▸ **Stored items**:
------------------------

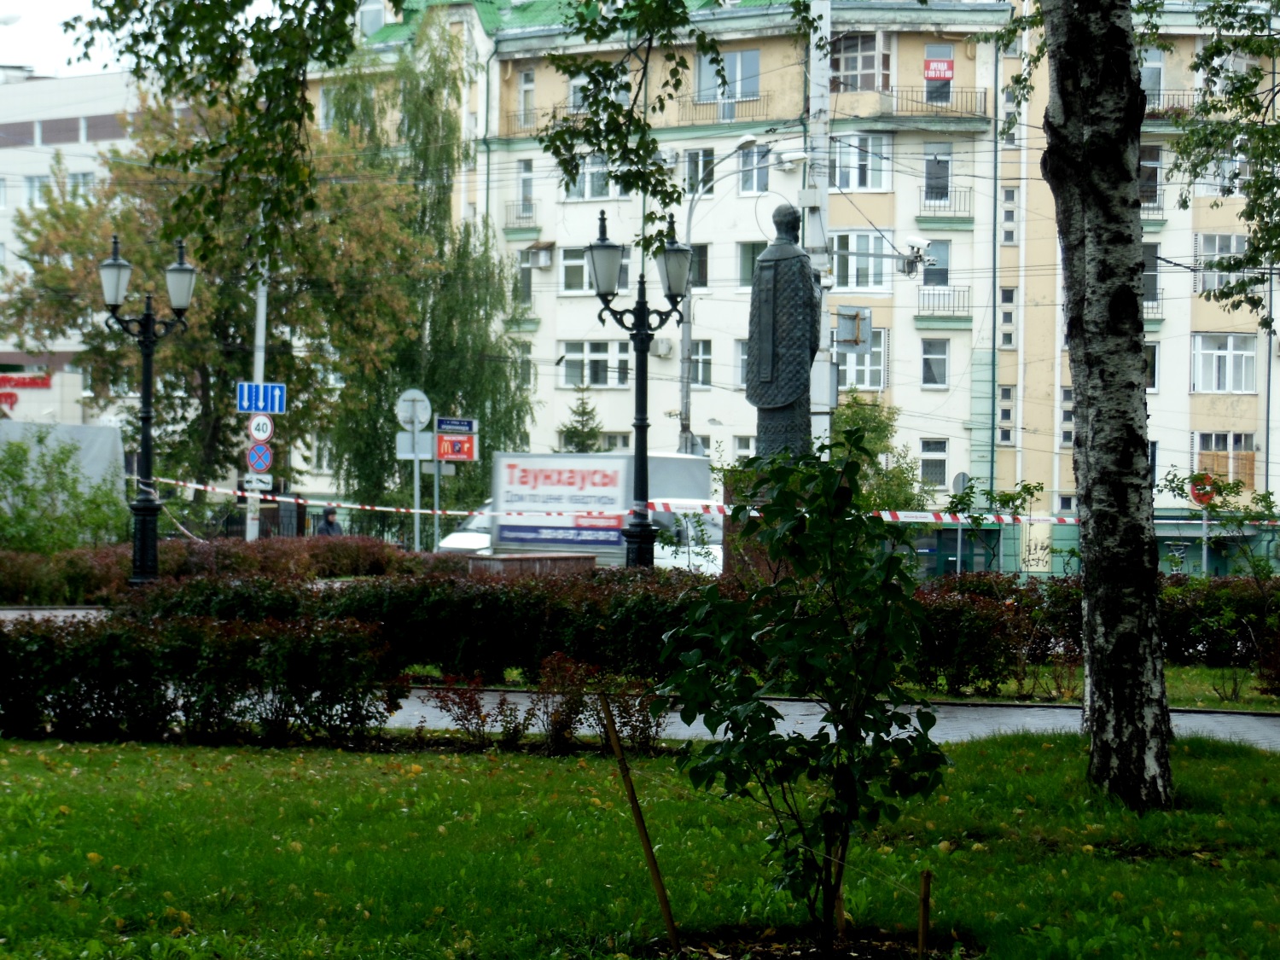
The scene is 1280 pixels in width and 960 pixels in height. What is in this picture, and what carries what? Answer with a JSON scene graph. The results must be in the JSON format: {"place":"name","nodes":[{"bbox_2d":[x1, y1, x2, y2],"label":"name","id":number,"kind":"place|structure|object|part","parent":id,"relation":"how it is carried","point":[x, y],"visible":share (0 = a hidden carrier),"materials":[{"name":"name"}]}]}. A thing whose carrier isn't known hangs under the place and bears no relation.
{"place":"outdoors","nodes":[
{"label":"outdoors","id":0,"kind":"place"},
{"bbox_2d":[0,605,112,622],"label":"pavement","id":1,"kind":"structure","parent":0,"point":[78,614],"materials":[{"name":"grey stone"}]},
{"bbox_2d":[0,0,131,77],"label":"sky","id":2,"kind":"structure","parent":0,"point":[22,14],"materials":[{"name":"white"}]},
{"bbox_2d":[0,65,179,435],"label":"white building","id":3,"kind":"structure","parent":0,"point":[54,380],"materials":[{"name":"white paint"}]},
{"bbox_2d":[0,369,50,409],"label":"red sign","id":4,"kind":"object","parent":3,"relation":"attached to","point":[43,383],"visible":0.84,"materials":[{"name":"red"}]},
{"bbox_2d":[22,175,52,206],"label":"window","id":5,"kind":"structure","parent":3,"relation":"in","point":[35,183],"materials":[{"name":"white"}]},
{"bbox_2d":[66,170,95,198],"label":"window","id":6,"kind":"structure","parent":3,"relation":"in","point":[80,181],"materials":[{"name":"white glass"}]},
{"bbox_2d":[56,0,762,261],"label":"tree branch","id":7,"kind":"object","parent":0,"point":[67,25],"visible":0.98,"materials":[{"name":"green plant"}]},
{"bbox_2d":[0,727,1279,959],"label":"lawn","id":8,"kind":"structure","parent":0,"point":[435,759],"materials":[{"name":"green plant"}]},
{"bbox_2d":[0,610,406,743],"label":"hedge","id":9,"kind":"object","parent":8,"relation":"on","point":[125,662],"visible":0.96,"materials":[{"name":"green plant"}]},
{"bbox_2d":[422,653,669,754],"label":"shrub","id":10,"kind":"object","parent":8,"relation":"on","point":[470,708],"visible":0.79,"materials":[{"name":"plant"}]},
{"bbox_2d":[599,693,680,944],"label":"wooden stake","id":11,"kind":"object","parent":8,"relation":"in","point":[631,800],"visible":0.99,"materials":[{"name":"brown wood"}]},
{"bbox_2d":[655,431,951,952],"label":"young tree","id":12,"kind":"object","parent":8,"relation":"on","point":[785,646],"visible":0.99,"materials":[{"name":"green plant"}]},
{"bbox_2d":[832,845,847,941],"label":"wooden stake","id":13,"kind":"object","parent":8,"relation":"in","point":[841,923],"visible":0.66,"materials":[{"name":"brown wood"}]},
{"bbox_2d":[916,868,932,959],"label":"wooden stake","id":14,"kind":"object","parent":8,"relation":"in","point":[926,877],"visible":1,"materials":[{"name":"brown wood"}]},
{"bbox_2d":[1037,0,1174,819],"label":"birch tree","id":15,"kind":"object","parent":8,"relation":"on","point":[1093,579],"visible":0.98,"materials":[{"name":"plant"}]},
{"bbox_2d":[282,0,1279,575],"label":"apartment building","id":16,"kind":"structure","parent":0,"point":[960,334],"materials":[{"name":"white paint"}]},
{"bbox_2d":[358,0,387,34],"label":"window","id":17,"kind":"structure","parent":16,"relation":"in","point":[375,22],"materials":[{"name":"white"}]},
{"bbox_2d":[501,201,536,231],"label":"balcony","id":18,"kind":"structure","parent":16,"relation":"attached to","point":[518,206],"materials":[{"name":"metal"}]},
{"bbox_2d":[515,159,533,215],"label":"window","id":19,"kind":"structure","parent":16,"relation":"in","point":[526,181],"materials":[{"name":"grey glass"}]},
{"bbox_2d":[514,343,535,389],"label":"window","id":20,"kind":"structure","parent":16,"relation":"in","point":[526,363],"materials":[{"name":"glass"}]},
{"bbox_2d":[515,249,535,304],"label":"window","id":21,"kind":"structure","parent":16,"relation":"in","point":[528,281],"materials":[{"name":"grey glass"}]},
{"bbox_2d":[517,67,535,130],"label":"window","id":22,"kind":"structure","parent":16,"relation":"in","point":[526,92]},
{"bbox_2d":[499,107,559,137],"label":"balcony railing","id":23,"kind":"object","parent":16,"relation":"attached to","point":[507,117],"visible":0.41,"materials":[{"name":"metal"}]},
{"bbox_2d":[527,244,554,267],"label":"air conditioner","id":24,"kind":"object","parent":16,"relation":"attached to","point":[544,259],"visible":0.97,"materials":[{"name":"white"}]},
{"bbox_2d":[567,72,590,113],"label":"window","id":25,"kind":"structure","parent":16,"relation":"in","point":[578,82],"materials":[{"name":"white"}]},
{"bbox_2d":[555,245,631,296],"label":"window","id":26,"kind":"structure","parent":16,"relation":"in","point":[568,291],"materials":[{"name":"white glass"}]},
{"bbox_2d":[564,153,624,199],"label":"window","id":27,"kind":"structure","parent":16,"relation":"in","point":[586,178],"materials":[{"name":"white"}]},
{"bbox_2d":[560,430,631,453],"label":"window","id":28,"kind":"structure","parent":16,"relation":"in","point":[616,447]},
{"bbox_2d":[559,339,633,388],"label":"window","id":29,"kind":"structure","parent":16,"relation":"in","point":[568,356],"materials":[{"name":"white glass"}]},
{"bbox_2d":[651,334,674,356],"label":"air conditioner","id":30,"kind":"object","parent":16,"relation":"attached to","point":[663,348],"visible":0.93,"materials":[{"name":"white plastic"}]},
{"bbox_2d":[690,243,708,287],"label":"window","id":31,"kind":"structure","parent":16,"relation":"in","point":[703,259],"materials":[{"name":"glass"}]},
{"bbox_2d":[687,340,711,387],"label":"window","id":32,"kind":"structure","parent":16,"relation":"in","point":[706,353],"materials":[{"name":"glass"}]},
{"bbox_2d":[684,147,715,195],"label":"window","id":33,"kind":"structure","parent":16,"relation":"in","point":[708,162],"materials":[{"name":"black glass"}]},
{"bbox_2d":[670,91,769,126],"label":"balcony railing","id":34,"kind":"object","parent":16,"relation":"attached to","point":[767,95],"visible":0.57,"materials":[{"name":"metal"}]},
{"bbox_2d":[696,48,759,109],"label":"window","id":35,"kind":"structure","parent":16,"relation":"in","point":[748,55],"materials":[{"name":"glass"}]},
{"bbox_2d":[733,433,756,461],"label":"window","id":36,"kind":"structure","parent":16,"relation":"in","point":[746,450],"materials":[{"name":"white"}]},
{"bbox_2d":[737,240,768,287],"label":"window","id":37,"kind":"structure","parent":16,"relation":"in","point":[746,278],"materials":[{"name":"glass"}]},
{"bbox_2d":[738,142,770,194],"label":"window","id":38,"kind":"structure","parent":16,"relation":"in","point":[761,181],"materials":[{"name":"glass"}]},
{"bbox_2d":[828,33,888,90],"label":"window","id":39,"kind":"structure","parent":16,"relation":"in","point":[862,66],"materials":[{"name":"grey glass"}]},
{"bbox_2d":[830,133,889,191],"label":"window","id":40,"kind":"structure","parent":16,"relation":"in","point":[852,173],"materials":[{"name":"white glass"}]},
{"bbox_2d":[830,231,893,291],"label":"window","id":41,"kind":"structure","parent":16,"relation":"in","point":[864,267],"materials":[{"name":"glass"}]},
{"bbox_2d":[837,327,889,391],"label":"window","id":42,"kind":"structure","parent":16,"relation":"in","point":[868,356],"materials":[{"name":"white"}]},
{"label":"balcony","id":43,"kind":"part","parent":16,"relation":"part of","materials":[{"name":"metal"}]},
{"bbox_2d":[919,437,948,487],"label":"window","id":44,"kind":"structure","parent":16,"relation":"in","point":[926,456],"materials":[{"name":"grey glass"}]},
{"bbox_2d":[919,337,949,388],"label":"window","id":45,"kind":"structure","parent":16,"relation":"in","point":[926,356],"materials":[{"name":"grey glass"}]},
{"bbox_2d":[919,238,951,287],"label":"window","id":46,"kind":"structure","parent":16,"relation":"in","point":[936,276],"materials":[{"name":"glass"}]},
{"bbox_2d":[922,143,952,206],"label":"window","id":47,"kind":"structure","parent":16,"relation":"in","point":[947,167],"materials":[{"name":"glass"}]},
{"bbox_2d":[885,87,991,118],"label":"balcony railing","id":48,"kind":"object","parent":16,"relation":"attached to","point":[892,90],"visible":0.65,"materials":[{"name":"black metal"}]},
{"bbox_2d":[924,40,953,103],"label":"window","id":49,"kind":"structure","parent":16,"relation":"in","point":[947,55],"materials":[{"name":"grey glass"}]},
{"bbox_2d":[923,56,954,80],"label":"red sign","id":50,"kind":"object","parent":16,"relation":"attached to","point":[942,76],"visible":0.92,"materials":[{"name":"red"}]},
{"bbox_2d":[915,286,971,319],"label":"balcony","id":51,"kind":"structure","parent":16,"relation":"attached to","point":[918,316],"materials":[{"name":"metal"}]},
{"bbox_2d":[918,188,972,222],"label":"balcony","id":52,"kind":"structure","parent":16,"relation":"attached to","point":[947,192],"materials":[{"name":"metal"}]},
{"bbox_2d":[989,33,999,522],"label":"drainpipe","id":53,"kind":"object","parent":16,"relation":"attached to","point":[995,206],"visible":0.9,"materials":[{"name":"green metal"}]},
{"bbox_2d":[997,385,1016,447],"label":"window","id":54,"kind":"structure","parent":16,"relation":"in","point":[1005,412],"materials":[{"name":"glass"}]},
{"bbox_2d":[998,285,1018,348],"label":"window","id":55,"kind":"structure","parent":16,"relation":"in","point":[1008,297],"materials":[{"name":"grey glass"}]},
{"bbox_2d":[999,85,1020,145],"label":"window","id":56,"kind":"structure","parent":16,"relation":"in","point":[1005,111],"materials":[{"name":"white"}]},
{"bbox_2d":[1000,186,1019,244],"label":"window","id":57,"kind":"structure","parent":16,"relation":"in","point":[1005,206],"materials":[{"name":"white"}]},
{"bbox_2d":[1058,388,1074,448],"label":"window","id":58,"kind":"structure","parent":16,"relation":"in","point":[1069,433],"materials":[{"name":"white"}]},
{"bbox_2d":[1141,244,1160,312],"label":"window","id":59,"kind":"structure","parent":16,"relation":"in","point":[1149,278],"materials":[{"name":"grey glass"}]},
{"bbox_2d":[1139,143,1163,209],"label":"window","id":60,"kind":"structure","parent":16,"relation":"in","point":[1149,167],"materials":[{"name":"black glass"}]},
{"bbox_2d":[1145,339,1160,391],"label":"window","id":61,"kind":"structure","parent":16,"relation":"in","point":[1151,388],"materials":[{"name":"white"}]},
{"bbox_2d":[1140,47,1165,108],"label":"window","id":62,"kind":"structure","parent":16,"relation":"in","point":[1159,63],"materials":[{"name":"glass"}]},
{"bbox_2d":[1143,88,1205,119],"label":"balcony","id":63,"kind":"structure","parent":16,"relation":"attached to","point":[1156,113],"materials":[{"name":"black metal"}]},
{"bbox_2d":[1196,232,1250,290],"label":"window","id":64,"kind":"structure","parent":16,"relation":"in","point":[1230,251],"materials":[{"name":"glass"}]},
{"bbox_2d":[1191,332,1256,392],"label":"window","id":65,"kind":"structure","parent":16,"relation":"in","point":[1230,356],"materials":[{"name":"white glass"}]},
{"bbox_2d":[1193,432,1256,489],"label":"window","id":66,"kind":"structure","parent":16,"relation":"in","point":[1249,472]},
{"bbox_2d":[378,687,1278,750],"label":"pavement","id":67,"kind":"structure","parent":0,"point":[417,716],"materials":[{"name":"grey asphalt"}]},
{"bbox_2d":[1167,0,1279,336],"label":"tree branch","id":68,"kind":"object","parent":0,"point":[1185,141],"visible":0.99,"materials":[{"name":"green plant"}]},
{"label":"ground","id":69,"kind":"structure","parent":0},
{"bbox_2d":[0,428,127,551],"label":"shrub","id":70,"kind":"object","parent":69,"relation":"on","point":[20,517],"visible":0.87,"materials":[{"name":"green plant"}]},
{"bbox_2d":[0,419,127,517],"label":"white tarp","id":71,"kind":"object","parent":69,"relation":"on","point":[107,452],"visible":0.49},
{"bbox_2d":[100,234,196,586],"label":"street lamp","id":72,"kind":"object","parent":69,"relation":"on","point":[147,461],"visible":0.94,"materials":[{"name":"black metal"}]},
{"bbox_2d":[134,471,1279,531],"label":"barrier tape","id":73,"kind":"object","parent":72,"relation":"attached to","point":[189,485],"visible":0.66,"materials":[{"name":"white plastic"}]},
{"bbox_2d":[2,70,432,519],"label":"tree","id":74,"kind":"object","parent":69,"relation":"on","point":[173,232],"visible":0.71,"materials":[{"name":"green plant"}]},
{"bbox_2d":[0,534,435,602],"label":"hedge","id":75,"kind":"object","parent":69,"relation":"on","point":[3,561],"visible":0.61,"materials":[{"name":"plant"}]},
{"bbox_2d":[244,267,267,542],"label":"white pole","id":76,"kind":"object","parent":69,"relation":"on","point":[260,299],"visible":0.45,"materials":[{"name":"white metal"}]},
{"bbox_2d":[243,471,273,490],"label":"white sign","id":77,"kind":"object","parent":76,"relation":"attached to","point":[269,480],"visible":0.84,"materials":[{"name":"white metal"}]},
{"bbox_2d":[246,442,273,474],"label":"sign","id":78,"kind":"object","parent":76,"relation":"attached to","point":[266,461],"visible":0.88,"materials":[{"name":"blue metal"}]},
{"bbox_2d":[246,412,274,442],"label":"speed limit sign","id":79,"kind":"object","parent":76,"relation":"attached to","point":[269,428],"visible":0.92,"materials":[{"name":"white metal"}]},
{"bbox_2d":[235,381,286,414],"label":"blue sign","id":80,"kind":"object","parent":76,"relation":"attached to","point":[279,393],"visible":0.95,"materials":[{"name":"blue metal"}]},
{"bbox_2d":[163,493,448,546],"label":"fence","id":81,"kind":"object","parent":69,"relation":"on","point":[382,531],"visible":0.42,"materials":[{"name":"black metal"}]},
{"bbox_2d":[315,506,343,536],"label":"person","id":82,"kind":"object","parent":69,"relation":"on","point":[329,509],"visible":0.37},
{"bbox_2d":[413,431,420,551],"label":"sign pole","id":83,"kind":"object","parent":69,"relation":"on","point":[417,531],"visible":0.57,"materials":[{"name":"grey metal"}]},
{"bbox_2d":[395,388,432,429],"label":"round sign","id":84,"kind":"object","parent":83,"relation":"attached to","point":[417,393],"visible":0.96,"materials":[{"name":"white metal"}]},
{"bbox_2d":[395,431,434,458],"label":"rectangular sign","id":85,"kind":"object","parent":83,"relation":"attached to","point":[427,437],"visible":0.78,"materials":[{"name":"grey metal"}]},
{"bbox_2d":[309,19,536,521],"label":"birch tree","id":86,"kind":"object","parent":69,"relation":"on","point":[483,458],"visible":0.76,"materials":[{"name":"green plant"}]},
{"bbox_2d":[431,415,442,551],"label":"sign pole","id":87,"kind":"object","parent":69,"relation":"on","point":[435,493],"visible":0.63,"materials":[{"name":"grey metal"}]},
{"bbox_2d":[435,417,477,434],"label":"street name sign","id":88,"kind":"object","parent":87,"relation":"attached to","point":[468,428],"visible":0.98,"materials":[{"name":"blue metal"}]},
{"bbox_2d":[436,432,477,461],"label":"orange sign","id":89,"kind":"object","parent":87,"relation":"attached to","point":[451,452],"visible":0.94,"materials":[{"name":"red"}]},
{"bbox_2d":[436,501,497,555],"label":"car","id":90,"kind":"object","parent":69,"relation":"on","point":[454,541],"visible":0.16,"materials":[{"name":"white metal"}]},
{"bbox_2d":[459,551,598,575],"label":"low wall","id":91,"kind":"structure","parent":69,"relation":"on","point":[499,561],"materials":[{"name":"brown stone"}]},
{"bbox_2d":[556,388,605,453],"label":"conifer tree","id":92,"kind":"object","parent":69,"relation":"on","point":[581,442],"visible":0.3,"materials":[{"name":"green plant"}]},
{"bbox_2d":[477,451,721,569],"label":"truck","id":93,"kind":"object","parent":69,"relation":"on","point":[672,461],"visible":0.44,"materials":[{"name":"white metal"}]},
{"bbox_2d":[494,453,629,548],"label":"banner","id":94,"kind":"object","parent":93,"relation":"attached to","point":[515,474],"visible":0.93,"materials":[{"name":"white"}]},
{"bbox_2d":[587,207,695,569],"label":"street lamp","id":95,"kind":"object","parent":69,"relation":"on","point":[642,423],"visible":0.9,"materials":[{"name":"black metal"}]},
{"bbox_2d":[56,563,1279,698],"label":"hedge","id":96,"kind":"object","parent":69,"relation":"on","point":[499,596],"visible":0.6,"materials":[{"name":"green plant"}]},
{"bbox_2d":[676,136,768,461],"label":"street lamp","id":97,"kind":"object","parent":69,"relation":"on","point":[687,396],"visible":0.65,"materials":[{"name":"grey metal"}]},
{"bbox_2d":[721,467,800,582],"label":"pedestal","id":98,"kind":"object","parent":69,"relation":"on","point":[730,493],"visible":0.25,"materials":[{"name":"brown stone"}]},
{"bbox_2d":[745,204,822,462],"label":"statue","id":99,"kind":"object","parent":98,"relation":"on","point":[799,377],"visible":0.93,"materials":[{"name":"grey metal"}]},
{"bbox_2d":[808,0,832,458],"label":"utility pole","id":100,"kind":"object","parent":69,"relation":"on","point":[820,421],"visible":0.59,"materials":[{"name":"white"}]},
{"bbox_2d":[835,306,872,352],"label":"sign","id":101,"kind":"object","parent":100,"relation":"attached to","point":[852,340],"visible":0.91,"materials":[{"name":"grey metal"}]},
{"bbox_2d":[897,235,933,275],"label":"security camera","id":102,"kind":"object","parent":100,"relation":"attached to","point":[915,241],"visible":0.97,"materials":[{"name":"white"}]},
{"bbox_2d":[830,392,930,511],"label":"tree","id":103,"kind":"object","parent":69,"relation":"on","point":[875,428],"visible":0.46,"materials":[{"name":"green plant"}]},
{"bbox_2d":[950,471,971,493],"label":"round sign","id":104,"kind":"object","parent":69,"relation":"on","point":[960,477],"visible":0.63,"materials":[{"name":"grey metal"}]},
{"bbox_2d":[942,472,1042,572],"label":"shrub","id":105,"kind":"object","parent":69,"relation":"on","point":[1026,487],"visible":0.75,"materials":[{"name":"green plant"}]},
{"bbox_2d":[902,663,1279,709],"label":"grass strip","id":106,"kind":"object","parent":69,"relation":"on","point":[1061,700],"visible":0.31,"materials":[{"name":"green plant"}]},
{"bbox_2d":[1200,494,1209,575],"label":"sign pole","id":107,"kind":"object","parent":69,"relation":"on","point":[1204,552],"visible":0.6,"materials":[{"name":"grey metal"}]},
{"bbox_2d":[1187,472,1217,506],"label":"round sign","id":108,"kind":"object","parent":107,"relation":"attached to","point":[1207,493],"visible":0.82,"materials":[{"name":"red metal"}]},
{"bbox_2d":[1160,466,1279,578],"label":"shrub","id":109,"kind":"object","parent":69,"relation":"on","point":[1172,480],"visible":0.77,"materials":[{"name":"green plant"}]}
]}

------------------------

▸ **EXERCISE**:
From the records above, count the lines in which the string "black" is found, and answer with the number alone.

▸ **WRITTEN ANSWER**:
7